There are other recursive structures. For example, some verbs are complemented by a sentence (S). Since a sentence always contains a verb, we have a sentence inside a sentence:

Joe said Amy knew Jack believed Kate thought…

This is relevant because it explains how a sentence is potentially infinitely long (only potentially, humans are limited: the speaker will die before finishing an infinitely long sentence and listeners will leave the speaker long before they had the chance to finish their infinitely long sentence). If a sentence may be infinitely long, then the number of possible sentences is also infinite. So we can all produce new sentences nobody has ever used before. And we are doing that all the time!

N′ vs N

Consider the following two noun phrases:

the blonde teacher
the physics teacher

We can replace teacher with one in the first one, but not in the second one:

the blonde one
*the physics one

This means that teacher is an N′ in the blonde teacher, but not in the physics teacher. This is consistent with the following facts:

the blonde physics teacher
*the physics blonde teacher

Since physics must be followed by a noun, not an N′, it can be followed by teacher, but not by blonde teacher, which is an N′.

Also we can have

the English teacher ~ the English one (= from England)
the English teacher ~ *the English one (= teaches English)

and

the English English teacher

This last noun phrase makes sense because the two Englishes in it are different, the first one means ‘from England’, the second one ‘teaches English’.

Another constituent test: the standalone test

It is often said that “sentences are made up of words”. Strictly speaking, this is not true: it’s not words that make up sentences, it is phrases: noun phrases (NP), verb phrases (VP), preposition phrases (PP), etc.
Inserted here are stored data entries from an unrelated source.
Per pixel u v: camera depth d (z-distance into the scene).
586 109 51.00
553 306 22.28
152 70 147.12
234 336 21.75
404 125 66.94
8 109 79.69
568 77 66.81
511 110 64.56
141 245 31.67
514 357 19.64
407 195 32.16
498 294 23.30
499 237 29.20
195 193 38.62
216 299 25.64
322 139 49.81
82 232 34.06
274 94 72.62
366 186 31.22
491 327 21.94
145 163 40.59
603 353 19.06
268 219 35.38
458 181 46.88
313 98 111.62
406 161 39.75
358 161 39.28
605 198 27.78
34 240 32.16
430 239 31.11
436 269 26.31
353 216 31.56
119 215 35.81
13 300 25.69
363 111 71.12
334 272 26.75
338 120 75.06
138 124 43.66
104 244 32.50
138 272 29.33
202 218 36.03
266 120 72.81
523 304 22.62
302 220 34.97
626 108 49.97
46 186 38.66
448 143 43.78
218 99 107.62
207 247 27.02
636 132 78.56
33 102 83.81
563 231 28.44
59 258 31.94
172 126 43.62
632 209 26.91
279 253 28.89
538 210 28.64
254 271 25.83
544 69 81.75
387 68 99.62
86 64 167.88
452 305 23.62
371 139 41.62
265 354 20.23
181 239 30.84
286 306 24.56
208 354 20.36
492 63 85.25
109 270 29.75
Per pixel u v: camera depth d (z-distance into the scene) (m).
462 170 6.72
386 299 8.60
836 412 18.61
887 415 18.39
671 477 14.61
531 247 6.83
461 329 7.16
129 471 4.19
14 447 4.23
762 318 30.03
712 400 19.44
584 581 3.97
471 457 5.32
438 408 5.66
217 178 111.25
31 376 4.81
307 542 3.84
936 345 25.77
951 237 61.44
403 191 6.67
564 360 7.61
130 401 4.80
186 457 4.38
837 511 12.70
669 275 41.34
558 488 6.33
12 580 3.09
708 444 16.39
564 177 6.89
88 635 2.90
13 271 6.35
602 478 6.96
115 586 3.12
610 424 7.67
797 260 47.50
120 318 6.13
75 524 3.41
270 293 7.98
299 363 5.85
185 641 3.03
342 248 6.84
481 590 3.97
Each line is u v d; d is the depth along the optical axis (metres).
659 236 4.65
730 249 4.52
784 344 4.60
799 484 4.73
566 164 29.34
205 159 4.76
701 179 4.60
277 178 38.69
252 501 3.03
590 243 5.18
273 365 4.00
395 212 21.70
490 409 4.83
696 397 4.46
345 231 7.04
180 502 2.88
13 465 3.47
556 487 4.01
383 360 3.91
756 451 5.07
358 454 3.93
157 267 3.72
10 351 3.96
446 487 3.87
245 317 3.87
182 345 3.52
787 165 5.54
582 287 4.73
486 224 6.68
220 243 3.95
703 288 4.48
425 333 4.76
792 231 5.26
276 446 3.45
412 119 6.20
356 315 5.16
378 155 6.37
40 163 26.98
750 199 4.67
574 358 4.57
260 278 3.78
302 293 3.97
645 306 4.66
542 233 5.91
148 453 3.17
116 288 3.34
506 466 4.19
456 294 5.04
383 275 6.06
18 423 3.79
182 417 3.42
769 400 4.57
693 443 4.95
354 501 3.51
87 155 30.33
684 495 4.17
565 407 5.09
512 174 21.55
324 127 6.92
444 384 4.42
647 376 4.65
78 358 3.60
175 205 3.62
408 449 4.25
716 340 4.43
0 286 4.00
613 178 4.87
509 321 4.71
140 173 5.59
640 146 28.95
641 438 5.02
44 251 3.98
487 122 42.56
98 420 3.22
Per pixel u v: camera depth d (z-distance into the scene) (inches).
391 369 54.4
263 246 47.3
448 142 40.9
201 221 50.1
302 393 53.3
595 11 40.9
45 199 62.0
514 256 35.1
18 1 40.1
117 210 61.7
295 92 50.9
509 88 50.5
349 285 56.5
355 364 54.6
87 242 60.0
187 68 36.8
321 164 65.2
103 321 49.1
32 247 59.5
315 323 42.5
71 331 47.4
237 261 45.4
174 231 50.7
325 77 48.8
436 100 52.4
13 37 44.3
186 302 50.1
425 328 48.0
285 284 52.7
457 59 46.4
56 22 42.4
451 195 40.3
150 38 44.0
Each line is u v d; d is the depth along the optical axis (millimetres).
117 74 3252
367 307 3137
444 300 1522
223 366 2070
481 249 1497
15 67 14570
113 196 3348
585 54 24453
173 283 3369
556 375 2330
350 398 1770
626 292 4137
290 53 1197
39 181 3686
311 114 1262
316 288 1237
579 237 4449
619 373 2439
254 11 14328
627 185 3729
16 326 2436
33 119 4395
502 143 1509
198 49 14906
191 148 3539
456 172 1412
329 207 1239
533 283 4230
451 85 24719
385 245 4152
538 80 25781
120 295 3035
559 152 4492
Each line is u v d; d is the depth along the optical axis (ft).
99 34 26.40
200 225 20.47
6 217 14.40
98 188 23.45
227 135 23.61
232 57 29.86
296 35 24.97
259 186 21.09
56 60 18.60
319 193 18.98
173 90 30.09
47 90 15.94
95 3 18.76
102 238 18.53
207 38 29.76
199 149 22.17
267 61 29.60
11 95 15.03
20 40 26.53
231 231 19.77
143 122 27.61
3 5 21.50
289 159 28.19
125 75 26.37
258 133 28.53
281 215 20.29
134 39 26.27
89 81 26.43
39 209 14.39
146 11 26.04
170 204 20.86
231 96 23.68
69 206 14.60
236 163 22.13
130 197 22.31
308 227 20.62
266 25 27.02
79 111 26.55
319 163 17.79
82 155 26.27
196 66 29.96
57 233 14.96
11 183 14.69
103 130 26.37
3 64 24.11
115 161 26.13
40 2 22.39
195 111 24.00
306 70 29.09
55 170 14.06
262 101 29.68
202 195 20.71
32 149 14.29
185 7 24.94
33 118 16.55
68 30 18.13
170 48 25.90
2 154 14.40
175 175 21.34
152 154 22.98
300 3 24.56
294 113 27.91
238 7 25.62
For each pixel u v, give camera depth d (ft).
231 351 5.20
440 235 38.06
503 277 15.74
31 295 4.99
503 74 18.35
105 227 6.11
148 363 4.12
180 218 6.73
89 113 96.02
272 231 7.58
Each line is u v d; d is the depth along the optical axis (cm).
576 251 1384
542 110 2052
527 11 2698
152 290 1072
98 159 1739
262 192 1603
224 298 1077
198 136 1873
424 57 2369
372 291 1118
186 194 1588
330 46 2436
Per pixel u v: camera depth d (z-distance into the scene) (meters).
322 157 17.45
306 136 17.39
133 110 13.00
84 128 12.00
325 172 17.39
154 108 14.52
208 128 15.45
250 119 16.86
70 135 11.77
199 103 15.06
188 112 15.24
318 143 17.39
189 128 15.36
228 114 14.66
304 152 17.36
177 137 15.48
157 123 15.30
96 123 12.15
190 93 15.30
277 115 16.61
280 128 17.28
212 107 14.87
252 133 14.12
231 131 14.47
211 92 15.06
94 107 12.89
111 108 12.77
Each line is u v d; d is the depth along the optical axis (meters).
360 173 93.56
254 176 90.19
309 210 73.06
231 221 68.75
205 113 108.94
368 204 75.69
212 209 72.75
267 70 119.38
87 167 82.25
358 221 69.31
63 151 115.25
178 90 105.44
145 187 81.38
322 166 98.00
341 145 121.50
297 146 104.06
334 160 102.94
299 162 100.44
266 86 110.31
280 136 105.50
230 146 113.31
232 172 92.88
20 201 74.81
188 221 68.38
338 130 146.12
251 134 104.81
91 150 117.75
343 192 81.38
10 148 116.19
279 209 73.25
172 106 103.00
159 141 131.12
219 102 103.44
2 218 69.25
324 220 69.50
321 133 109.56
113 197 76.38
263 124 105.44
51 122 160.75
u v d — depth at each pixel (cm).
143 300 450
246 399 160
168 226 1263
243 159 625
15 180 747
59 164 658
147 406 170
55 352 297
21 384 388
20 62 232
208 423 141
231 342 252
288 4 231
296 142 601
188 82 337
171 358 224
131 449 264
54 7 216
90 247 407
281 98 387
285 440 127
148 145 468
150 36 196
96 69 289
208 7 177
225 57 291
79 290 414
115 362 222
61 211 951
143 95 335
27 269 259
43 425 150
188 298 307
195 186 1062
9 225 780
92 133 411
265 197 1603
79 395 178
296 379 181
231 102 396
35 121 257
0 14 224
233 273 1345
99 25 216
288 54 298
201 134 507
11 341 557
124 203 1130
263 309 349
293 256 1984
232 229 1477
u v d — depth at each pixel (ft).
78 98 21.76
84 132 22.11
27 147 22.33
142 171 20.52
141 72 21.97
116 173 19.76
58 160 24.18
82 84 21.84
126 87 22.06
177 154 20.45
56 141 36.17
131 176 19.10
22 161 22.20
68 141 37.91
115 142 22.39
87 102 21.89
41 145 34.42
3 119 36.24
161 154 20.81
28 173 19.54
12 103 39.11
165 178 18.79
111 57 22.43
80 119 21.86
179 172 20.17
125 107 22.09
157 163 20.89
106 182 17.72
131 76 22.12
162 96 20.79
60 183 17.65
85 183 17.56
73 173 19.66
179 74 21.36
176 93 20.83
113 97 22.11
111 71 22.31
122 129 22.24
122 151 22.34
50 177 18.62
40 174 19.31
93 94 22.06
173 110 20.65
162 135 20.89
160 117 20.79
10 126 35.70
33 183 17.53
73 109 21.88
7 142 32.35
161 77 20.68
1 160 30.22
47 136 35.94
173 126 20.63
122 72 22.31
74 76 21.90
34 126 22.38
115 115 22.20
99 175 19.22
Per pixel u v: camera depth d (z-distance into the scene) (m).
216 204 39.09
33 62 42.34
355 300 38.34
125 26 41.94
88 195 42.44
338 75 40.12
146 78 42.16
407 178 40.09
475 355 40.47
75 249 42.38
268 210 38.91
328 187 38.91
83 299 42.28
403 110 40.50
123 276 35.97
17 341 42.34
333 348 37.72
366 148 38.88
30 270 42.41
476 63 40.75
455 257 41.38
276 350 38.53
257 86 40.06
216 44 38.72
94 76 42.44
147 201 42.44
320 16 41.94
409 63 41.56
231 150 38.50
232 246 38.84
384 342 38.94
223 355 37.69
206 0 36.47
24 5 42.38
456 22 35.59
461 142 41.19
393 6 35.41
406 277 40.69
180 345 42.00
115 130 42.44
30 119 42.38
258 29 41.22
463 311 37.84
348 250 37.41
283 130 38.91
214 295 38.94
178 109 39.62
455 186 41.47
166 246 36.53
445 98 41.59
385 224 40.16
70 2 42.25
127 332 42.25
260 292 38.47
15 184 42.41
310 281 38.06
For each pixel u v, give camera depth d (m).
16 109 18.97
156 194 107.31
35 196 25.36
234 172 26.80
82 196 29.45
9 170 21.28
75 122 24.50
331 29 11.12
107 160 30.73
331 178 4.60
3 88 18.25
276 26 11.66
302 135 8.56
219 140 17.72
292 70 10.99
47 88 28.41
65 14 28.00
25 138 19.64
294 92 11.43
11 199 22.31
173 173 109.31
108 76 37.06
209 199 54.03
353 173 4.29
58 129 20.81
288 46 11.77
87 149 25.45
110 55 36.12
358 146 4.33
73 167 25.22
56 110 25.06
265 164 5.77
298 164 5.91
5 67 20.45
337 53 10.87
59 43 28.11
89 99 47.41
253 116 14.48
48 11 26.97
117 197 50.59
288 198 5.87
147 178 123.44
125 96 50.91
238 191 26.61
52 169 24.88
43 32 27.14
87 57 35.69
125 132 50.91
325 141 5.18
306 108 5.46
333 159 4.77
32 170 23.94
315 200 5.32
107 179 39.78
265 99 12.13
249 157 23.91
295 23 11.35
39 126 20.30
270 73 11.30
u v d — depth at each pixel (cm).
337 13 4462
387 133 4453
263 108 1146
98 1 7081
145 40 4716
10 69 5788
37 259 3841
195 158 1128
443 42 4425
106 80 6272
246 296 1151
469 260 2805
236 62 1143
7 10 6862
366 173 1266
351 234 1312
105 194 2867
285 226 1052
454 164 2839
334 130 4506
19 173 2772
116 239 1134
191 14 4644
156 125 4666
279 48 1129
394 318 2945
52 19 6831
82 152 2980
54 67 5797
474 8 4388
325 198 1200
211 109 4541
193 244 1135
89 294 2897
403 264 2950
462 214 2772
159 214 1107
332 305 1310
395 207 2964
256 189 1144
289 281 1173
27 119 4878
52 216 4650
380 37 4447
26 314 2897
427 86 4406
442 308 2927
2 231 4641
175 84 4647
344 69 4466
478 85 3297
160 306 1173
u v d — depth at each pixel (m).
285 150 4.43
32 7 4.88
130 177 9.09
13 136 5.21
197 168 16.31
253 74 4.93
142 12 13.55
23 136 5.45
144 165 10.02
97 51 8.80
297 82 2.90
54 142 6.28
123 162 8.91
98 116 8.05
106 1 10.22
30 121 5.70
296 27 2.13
A word cannot be part of a sentence, unless it is first part of a phrase. So although we seem to have a word as the subject of the sentence Amy sings, Amy here is a NP: it can be replaced by she, which is a pro-NP. It also follows that there can be no determiner or adjective before or prepositional phrase after Amy: *The Amy sings, *The yellow Amy in the garden sings.

The standalone test states that an utterance consists of nothing smaller than a phrase. Consider the following Q&As:

A: what’s this?
B: a (yellow) cat/*(yellow) cat
A: where is it?
B: in the garden
A: what is it doing?
B: chasing mice

B’s answer is a full phrase in each case: first a NP, then a PP, finally a VP. It cannot be anything “smaller”. This is the STANDALONE test.

And another one: the integrity test

Recall that constituents are maximally binary. So if we have a sentence like this one:

the girl fed cats and dogs

the part cat and dogs must either be parsed as [ cats [ and dogs ] ] or as [ [ cats and ] dogs ]. How do we decide?

The INTEGRITY test states that if extra words cannot be inserted between two words, they form a constituent. (Extra words here mean words that do not relate to its neighbours.) So let us try to insert yesterday in the above sentence:

yesterday the girl fed cats and dogs
*the yesterday girl fed cats and dogs
the girl yesterday fed cats and dogs
?the girl fed yesterday cats and dogs
the girl fed cats yesterday and dogs
*the girl fed cats and yesterday dogs
the girl fed cats and dogs yesterday

The impossibility of sentence b shows that the girl is a constituent, but we knew that anyway. I’m not sure of the grammaticality of sentence e. The impossibility of sentence f, however, shows that the right structure of cats and dogs is [ cats [ and dogs ], that is, and goes with the last member of the conjunction. Actually, this is why we have A, B, and C, not *A and, B, C.